To mark the anniversary of the sinking of the Titanic, this week’s blog is a story about Mabel Fortune Driscoll who survived the disaster, moved to Victoria and lived there until her death in 1968. The full story appears in Sensational Victoria.
Mabel Helen Fortune was 23 when she set off for a tour of Europe with her father Mark, mother Mary, younger brother, and two older sisters.
Charles, 19, had just graduated from high school and was planning to attend McGill University. Alice, 24, and Edith, 28, were shopping for bridal trousseaus for their upcoming weddings, and young Mabel had fallen in love with Harrison Driscoll, a jazz musician from Minnesota . Her father, a wealthy real estate speculator and city councillor from Winnipeg, disapproved of this potential son-in-law and thought an overseas trip might distract her.
The Fortunes were among 50 Canadians booked on the Titanic. At 11:40 pm on April 14, 1912 the ship hit an iceberg. As the ship started to take on water Mary and her three daughters were placed in Lifeboat 10 along with a “Chinaman, an Italian stoker, and a man dressed in woman’s clothing.” Of all the occupants of this lifeboat, only the stoker could row. Alice, Edith and Mabel took turns at the oars.
The women survived, but Mark, 64, and Charles were among the 1,500 people who died that night, their bodies never recovered.
Mark Driscoll, Mabel’s grandson and a West Vancouver realtor, said Mabel only talked to him once about the disaster when he was a teenager in the 1960s. “She started crying and just said that it was a horrible experience, that she remembered the last time she saw her father, and when she was out in the boat she was crying and calling for her father and for her brother,” he says. “She suffered from pretty severe depression, especially as she got older and she never wanted to talk about it.”
Alice married Charles Holden Allen, a lawyer, in June 1912; and in 1913 Ethel married Crawford Gordon, a banker and Mabel married Harrison. They had a son, Robert, but the marriage didn’t last. Mabel hooked up with Charlotte Fraser Armstrong, a widow with a young son from Ottawa. They moved to Victoria and bought the Francis Rattenbury–designed house at York Place and just under three acres of garden.

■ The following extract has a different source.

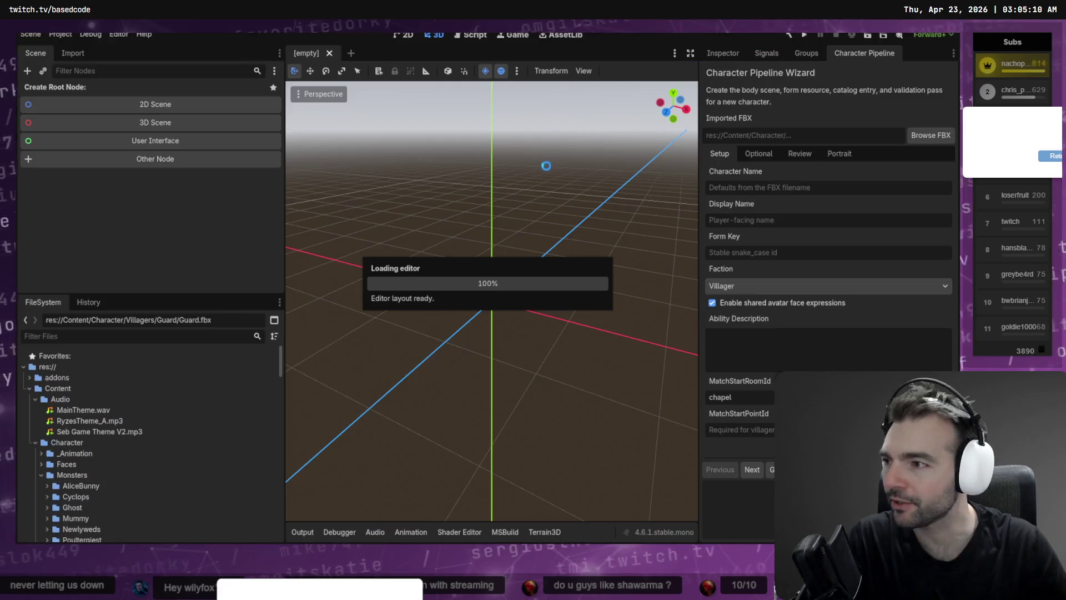
# Paste the Town Guard description as Ability Description and pick Content/Character/Villagers/Guard/Guard.fbx as source
pyautogui.click(767, 344)
pyautogui.write('Tough and carries a sword. Car raise the town alarm.')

The house was already huge, but soon after buying it, Charlotte and Mabel hired Samuel Maclure to add another wing, build a balcony off the second-floor bedroom, extend the maid’s quarters, add two more bathrooms, design a large terrace with stone walls, a greenhouse, and an Olympic-sized swimming pool. In 1930, the house got another facelift when Charlotte and Mabel hired architects James and Savage to extend the dining room, and build a garage to hold two matching Cadillacs and quarters for the chauffeur.

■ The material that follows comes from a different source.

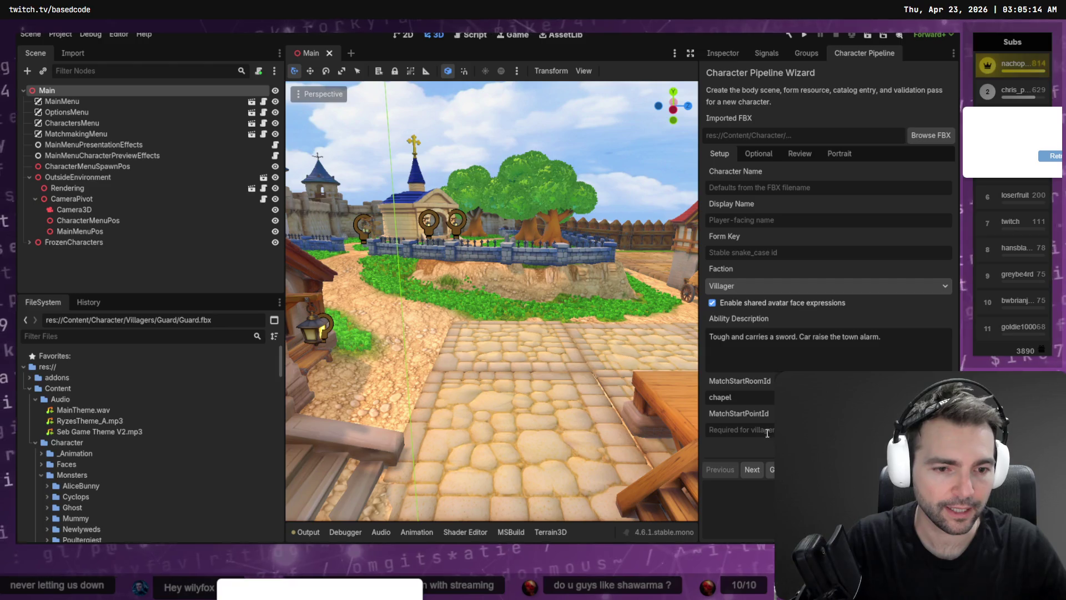
pyautogui.click(932, 137)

Mabel and Charlotte’s sons were packed off to boarding school. Robert became a mechanical engineer and moved to Montreal.
Mark said when his grandmother and Charlotte came to visit; they stayed at the Ritz Carlton. And, even with all those rooms on York Place, when the family went out west to visit Mabel, they stayed at the Oak Bay Beach Hotel.
It wasn’t until after Charlotte’s death, and his father’s early retirement in 1965, that Mark and his family moved in with Mabel, Sing the Chinese cook, his bilingual budgie, and Madge, the long-time maid.
Mabel left the property to Robert, and the house stayed in the family until Mark’s mother sold in 1989. The house is still there, but the land was subdivided and now has an additional six houses on the property.